На него опять оглянулись во гневе.
– Да он сам из этих, – процедил кто-то. – По глазам вижу…
– Лукницких нет, – сказал Николай Степанович. – Вот уж их-то следовало пригласить в первую очередь.
– А теперь настало время, – неслось от постамента, – просить нашего всемирно известного скульптора Михаила Шемякина открыть памятник!
Все зааплодировали и закричали «ура». «Смерть большевикам!» – выкрикнул стоящий неподалеку тощий залысый человек в криво сидящих очках.
Покрывало медленно поползло вниз, обнажая патинированную бронзу. Скульптор решил состарить статую авансом, понимая, что драить медяшку в последующие годы никто не станет.
Оркестр грянул марш «Тоска по родине».
– Н-да, – сказал Николай Степанович. – Барклай в тоге поверх мундира – это еще куда ни шло. Но трость и ботфорты…

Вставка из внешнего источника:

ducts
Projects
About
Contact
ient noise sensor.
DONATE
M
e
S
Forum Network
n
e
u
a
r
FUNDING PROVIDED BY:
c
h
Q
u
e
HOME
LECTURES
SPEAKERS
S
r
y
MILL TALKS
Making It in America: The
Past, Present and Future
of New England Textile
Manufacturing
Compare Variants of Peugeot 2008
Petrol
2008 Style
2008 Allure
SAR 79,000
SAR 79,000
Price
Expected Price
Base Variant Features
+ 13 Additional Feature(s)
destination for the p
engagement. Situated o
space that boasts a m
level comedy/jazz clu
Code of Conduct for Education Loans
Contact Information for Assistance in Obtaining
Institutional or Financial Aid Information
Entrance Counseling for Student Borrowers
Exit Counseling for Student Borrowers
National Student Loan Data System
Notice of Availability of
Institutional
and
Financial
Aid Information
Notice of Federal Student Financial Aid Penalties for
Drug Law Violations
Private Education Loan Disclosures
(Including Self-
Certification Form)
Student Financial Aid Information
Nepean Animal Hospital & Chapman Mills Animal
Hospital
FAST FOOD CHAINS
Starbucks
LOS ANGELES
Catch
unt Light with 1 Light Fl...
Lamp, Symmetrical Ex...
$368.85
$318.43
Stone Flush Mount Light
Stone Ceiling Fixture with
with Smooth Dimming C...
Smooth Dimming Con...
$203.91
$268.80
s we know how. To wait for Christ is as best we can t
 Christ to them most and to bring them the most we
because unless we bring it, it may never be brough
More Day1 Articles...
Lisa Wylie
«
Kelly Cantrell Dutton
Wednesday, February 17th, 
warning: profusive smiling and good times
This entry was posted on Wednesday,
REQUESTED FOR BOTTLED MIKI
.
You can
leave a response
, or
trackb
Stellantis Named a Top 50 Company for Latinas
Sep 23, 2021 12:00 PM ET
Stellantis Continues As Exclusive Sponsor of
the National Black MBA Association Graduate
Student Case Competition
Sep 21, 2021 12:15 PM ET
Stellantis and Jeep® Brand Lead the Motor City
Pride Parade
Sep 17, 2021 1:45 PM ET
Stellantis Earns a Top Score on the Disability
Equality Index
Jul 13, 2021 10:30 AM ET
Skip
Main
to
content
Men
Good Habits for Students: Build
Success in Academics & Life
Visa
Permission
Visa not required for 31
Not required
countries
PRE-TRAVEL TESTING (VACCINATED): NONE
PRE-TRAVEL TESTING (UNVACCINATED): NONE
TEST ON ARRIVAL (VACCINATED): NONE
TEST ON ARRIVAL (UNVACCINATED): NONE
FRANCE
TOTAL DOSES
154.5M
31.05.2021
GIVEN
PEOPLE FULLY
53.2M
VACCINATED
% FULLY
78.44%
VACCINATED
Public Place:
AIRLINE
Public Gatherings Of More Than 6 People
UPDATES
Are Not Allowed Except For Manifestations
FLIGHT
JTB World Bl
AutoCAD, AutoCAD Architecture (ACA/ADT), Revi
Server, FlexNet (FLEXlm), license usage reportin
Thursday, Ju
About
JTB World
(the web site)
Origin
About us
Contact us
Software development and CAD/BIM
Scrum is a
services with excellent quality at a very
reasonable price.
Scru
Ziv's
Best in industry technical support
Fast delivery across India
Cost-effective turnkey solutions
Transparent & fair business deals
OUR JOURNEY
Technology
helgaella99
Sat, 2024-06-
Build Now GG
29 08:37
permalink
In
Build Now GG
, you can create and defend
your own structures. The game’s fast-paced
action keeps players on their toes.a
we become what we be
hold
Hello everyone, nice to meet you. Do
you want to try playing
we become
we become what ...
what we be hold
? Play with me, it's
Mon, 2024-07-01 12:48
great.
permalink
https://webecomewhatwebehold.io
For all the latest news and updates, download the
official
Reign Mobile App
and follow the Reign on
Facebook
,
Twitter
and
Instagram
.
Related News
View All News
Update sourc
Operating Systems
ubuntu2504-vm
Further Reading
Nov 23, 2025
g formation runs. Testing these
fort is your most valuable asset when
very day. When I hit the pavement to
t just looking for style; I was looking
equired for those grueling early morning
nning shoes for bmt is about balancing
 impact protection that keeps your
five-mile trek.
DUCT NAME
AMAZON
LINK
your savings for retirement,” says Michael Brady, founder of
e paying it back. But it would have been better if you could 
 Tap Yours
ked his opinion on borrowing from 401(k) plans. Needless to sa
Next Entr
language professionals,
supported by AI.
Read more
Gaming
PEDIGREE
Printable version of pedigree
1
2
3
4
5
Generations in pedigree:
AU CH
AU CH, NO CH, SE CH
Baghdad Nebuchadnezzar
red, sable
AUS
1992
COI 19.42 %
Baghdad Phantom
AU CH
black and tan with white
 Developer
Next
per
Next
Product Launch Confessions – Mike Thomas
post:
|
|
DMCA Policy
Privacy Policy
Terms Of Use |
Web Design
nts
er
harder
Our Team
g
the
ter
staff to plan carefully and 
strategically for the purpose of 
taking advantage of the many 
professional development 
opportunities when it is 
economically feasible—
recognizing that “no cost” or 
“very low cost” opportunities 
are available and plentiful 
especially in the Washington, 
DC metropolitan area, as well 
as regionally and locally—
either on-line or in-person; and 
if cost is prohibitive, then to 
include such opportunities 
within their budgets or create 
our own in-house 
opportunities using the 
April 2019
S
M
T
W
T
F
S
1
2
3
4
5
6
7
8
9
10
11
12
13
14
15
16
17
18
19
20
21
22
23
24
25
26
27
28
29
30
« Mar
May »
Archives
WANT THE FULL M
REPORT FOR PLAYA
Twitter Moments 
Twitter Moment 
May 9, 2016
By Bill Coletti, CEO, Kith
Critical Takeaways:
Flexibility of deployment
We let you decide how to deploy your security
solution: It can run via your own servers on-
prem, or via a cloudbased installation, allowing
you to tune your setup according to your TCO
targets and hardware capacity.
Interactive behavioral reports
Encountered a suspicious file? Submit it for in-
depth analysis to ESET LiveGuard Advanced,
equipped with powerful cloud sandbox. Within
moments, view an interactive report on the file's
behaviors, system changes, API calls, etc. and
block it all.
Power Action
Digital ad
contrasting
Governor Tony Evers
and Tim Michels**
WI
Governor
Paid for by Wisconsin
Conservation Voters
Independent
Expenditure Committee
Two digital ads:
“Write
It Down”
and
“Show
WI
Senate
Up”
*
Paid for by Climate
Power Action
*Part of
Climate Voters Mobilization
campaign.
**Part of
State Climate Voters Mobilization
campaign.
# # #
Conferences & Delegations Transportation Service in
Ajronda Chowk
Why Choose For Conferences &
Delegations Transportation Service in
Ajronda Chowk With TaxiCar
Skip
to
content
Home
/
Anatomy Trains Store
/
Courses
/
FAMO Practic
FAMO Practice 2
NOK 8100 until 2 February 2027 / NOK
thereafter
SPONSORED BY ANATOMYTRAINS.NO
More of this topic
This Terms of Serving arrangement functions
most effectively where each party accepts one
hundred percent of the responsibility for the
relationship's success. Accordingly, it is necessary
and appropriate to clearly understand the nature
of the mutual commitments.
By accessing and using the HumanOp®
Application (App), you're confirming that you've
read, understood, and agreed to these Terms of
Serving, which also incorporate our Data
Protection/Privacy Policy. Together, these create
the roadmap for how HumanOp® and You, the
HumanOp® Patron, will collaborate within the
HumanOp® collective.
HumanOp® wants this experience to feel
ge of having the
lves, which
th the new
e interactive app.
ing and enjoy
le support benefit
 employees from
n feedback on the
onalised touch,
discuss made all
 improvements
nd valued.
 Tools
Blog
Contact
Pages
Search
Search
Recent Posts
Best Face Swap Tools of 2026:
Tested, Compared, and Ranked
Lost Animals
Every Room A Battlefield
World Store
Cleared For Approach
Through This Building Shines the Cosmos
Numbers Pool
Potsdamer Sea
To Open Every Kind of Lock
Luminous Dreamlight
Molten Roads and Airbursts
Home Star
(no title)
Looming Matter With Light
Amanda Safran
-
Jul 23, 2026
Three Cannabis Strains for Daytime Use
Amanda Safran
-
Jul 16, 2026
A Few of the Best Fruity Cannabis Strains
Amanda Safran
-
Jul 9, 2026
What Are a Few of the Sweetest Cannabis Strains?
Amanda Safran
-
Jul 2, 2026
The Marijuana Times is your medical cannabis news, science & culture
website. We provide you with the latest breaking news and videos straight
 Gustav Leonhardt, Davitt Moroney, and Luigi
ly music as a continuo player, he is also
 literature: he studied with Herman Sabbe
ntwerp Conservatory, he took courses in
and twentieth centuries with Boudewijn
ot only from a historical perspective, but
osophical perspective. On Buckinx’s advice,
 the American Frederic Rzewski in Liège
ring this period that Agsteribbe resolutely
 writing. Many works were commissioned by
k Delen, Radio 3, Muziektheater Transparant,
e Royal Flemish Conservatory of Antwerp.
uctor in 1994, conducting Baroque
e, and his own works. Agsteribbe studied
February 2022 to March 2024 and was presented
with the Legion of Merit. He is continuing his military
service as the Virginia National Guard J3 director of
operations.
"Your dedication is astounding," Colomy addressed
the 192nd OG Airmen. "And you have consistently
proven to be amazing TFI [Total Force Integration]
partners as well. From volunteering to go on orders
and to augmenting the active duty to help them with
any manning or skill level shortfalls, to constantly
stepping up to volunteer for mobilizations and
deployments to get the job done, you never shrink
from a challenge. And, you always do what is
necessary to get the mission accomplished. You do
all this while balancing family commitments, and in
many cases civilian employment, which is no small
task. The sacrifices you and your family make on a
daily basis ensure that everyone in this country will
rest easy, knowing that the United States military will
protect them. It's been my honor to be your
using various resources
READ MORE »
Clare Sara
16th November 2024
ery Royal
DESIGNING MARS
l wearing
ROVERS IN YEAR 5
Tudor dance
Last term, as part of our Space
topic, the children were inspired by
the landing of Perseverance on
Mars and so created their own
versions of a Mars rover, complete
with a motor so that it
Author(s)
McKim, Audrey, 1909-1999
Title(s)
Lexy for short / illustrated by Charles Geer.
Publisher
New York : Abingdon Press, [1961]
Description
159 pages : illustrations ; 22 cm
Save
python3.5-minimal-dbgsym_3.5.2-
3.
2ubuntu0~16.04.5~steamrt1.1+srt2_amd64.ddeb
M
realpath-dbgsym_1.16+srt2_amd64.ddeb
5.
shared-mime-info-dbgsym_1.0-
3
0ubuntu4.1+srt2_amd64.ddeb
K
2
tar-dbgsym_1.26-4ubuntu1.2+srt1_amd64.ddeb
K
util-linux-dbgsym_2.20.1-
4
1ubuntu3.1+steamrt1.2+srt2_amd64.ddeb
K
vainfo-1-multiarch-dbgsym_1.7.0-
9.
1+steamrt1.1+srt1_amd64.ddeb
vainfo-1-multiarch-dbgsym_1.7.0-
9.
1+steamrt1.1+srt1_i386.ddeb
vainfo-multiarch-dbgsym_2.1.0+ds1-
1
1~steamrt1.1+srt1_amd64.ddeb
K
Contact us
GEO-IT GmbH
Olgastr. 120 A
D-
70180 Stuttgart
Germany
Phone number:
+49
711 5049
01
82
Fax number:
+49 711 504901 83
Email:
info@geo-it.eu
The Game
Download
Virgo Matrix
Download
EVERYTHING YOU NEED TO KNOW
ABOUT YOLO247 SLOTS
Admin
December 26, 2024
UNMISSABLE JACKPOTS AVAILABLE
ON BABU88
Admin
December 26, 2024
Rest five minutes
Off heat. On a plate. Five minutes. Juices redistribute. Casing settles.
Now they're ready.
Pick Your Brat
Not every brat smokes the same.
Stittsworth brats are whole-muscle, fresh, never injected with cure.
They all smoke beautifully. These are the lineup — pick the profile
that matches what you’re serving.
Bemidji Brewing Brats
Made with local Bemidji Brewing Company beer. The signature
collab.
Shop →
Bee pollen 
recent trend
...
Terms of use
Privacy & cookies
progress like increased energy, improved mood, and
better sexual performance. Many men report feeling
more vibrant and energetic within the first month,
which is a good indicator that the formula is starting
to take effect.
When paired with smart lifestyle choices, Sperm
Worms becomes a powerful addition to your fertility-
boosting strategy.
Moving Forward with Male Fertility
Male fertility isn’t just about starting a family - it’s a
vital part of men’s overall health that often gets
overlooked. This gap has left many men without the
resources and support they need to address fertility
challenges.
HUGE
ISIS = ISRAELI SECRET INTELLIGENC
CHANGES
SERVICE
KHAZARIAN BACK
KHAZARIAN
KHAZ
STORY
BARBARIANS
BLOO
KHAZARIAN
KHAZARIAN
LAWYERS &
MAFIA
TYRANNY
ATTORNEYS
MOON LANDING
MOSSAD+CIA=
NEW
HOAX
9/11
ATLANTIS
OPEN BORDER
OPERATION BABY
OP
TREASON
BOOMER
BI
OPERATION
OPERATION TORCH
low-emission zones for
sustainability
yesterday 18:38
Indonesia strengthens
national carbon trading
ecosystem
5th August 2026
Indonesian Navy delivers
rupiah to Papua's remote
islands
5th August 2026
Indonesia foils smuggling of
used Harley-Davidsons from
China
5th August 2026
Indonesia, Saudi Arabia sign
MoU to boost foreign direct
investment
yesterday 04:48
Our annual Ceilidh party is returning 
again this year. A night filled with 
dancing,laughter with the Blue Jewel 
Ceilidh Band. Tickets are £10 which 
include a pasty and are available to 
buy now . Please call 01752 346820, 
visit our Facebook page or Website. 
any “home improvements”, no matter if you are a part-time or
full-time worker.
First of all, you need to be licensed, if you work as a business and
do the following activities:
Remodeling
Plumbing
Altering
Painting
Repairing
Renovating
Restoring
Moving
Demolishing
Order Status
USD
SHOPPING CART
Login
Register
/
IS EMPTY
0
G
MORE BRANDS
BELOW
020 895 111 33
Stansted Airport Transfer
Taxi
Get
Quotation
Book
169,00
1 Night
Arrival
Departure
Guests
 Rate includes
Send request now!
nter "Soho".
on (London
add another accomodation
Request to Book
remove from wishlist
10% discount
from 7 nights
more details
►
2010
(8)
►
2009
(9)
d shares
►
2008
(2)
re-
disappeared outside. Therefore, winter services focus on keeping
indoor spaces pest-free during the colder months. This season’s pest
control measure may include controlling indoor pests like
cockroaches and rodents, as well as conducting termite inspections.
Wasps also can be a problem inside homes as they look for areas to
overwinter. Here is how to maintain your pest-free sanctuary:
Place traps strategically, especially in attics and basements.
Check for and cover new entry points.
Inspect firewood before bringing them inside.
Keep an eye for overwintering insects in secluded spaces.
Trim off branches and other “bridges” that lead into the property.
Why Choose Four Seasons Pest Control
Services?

– Мне нравится, – сказала Светлана.
– Да? Впрочем, дареному коню…
– Дареному? – обернулся в третий раз пожилой пролетарий. – Да знаете, сколько заплатили за это? Только за участок – двести миллионов! Зелеными! А лепило сколько с города содрал? Словами не скажешь. А кто платил? И зачем? А?
– Так кто же?
– Ящуры!
– Кто?
– Ящуры. Вы что, телевизор не смотрите, газет не читаете?
– Очень редко.
– Что с вас взять… – пролетарий отвернулся.
Действо завершилось. Делать больше было нечего. Никто не объявился, ничем себя не проявил. Не было ни ловушек, ни рандеву. Пустота.
– Подойдем поближе? – предложила Светлана.
У подножия памятника лежали цветы.
– Странное чувство, – сказал Николай Степанович. – Будто все это уже было на самом деле, а сейчас повторяется как бред. Пойдем?
У выхода из садика – там, где недавно дежурила телегруппа, – стоял, прислонясь к чугунному литью ограды, высокий юноша – тот самый, которого Николай Степанович еще зимой приметил на Кунцевском кладбище, когда хоронили Великого. Юноша был в страшно знакомой кавалерийской шинели и с той же синей повязкой на лбу. Николай Степанович непроизвольно замедлил шаг.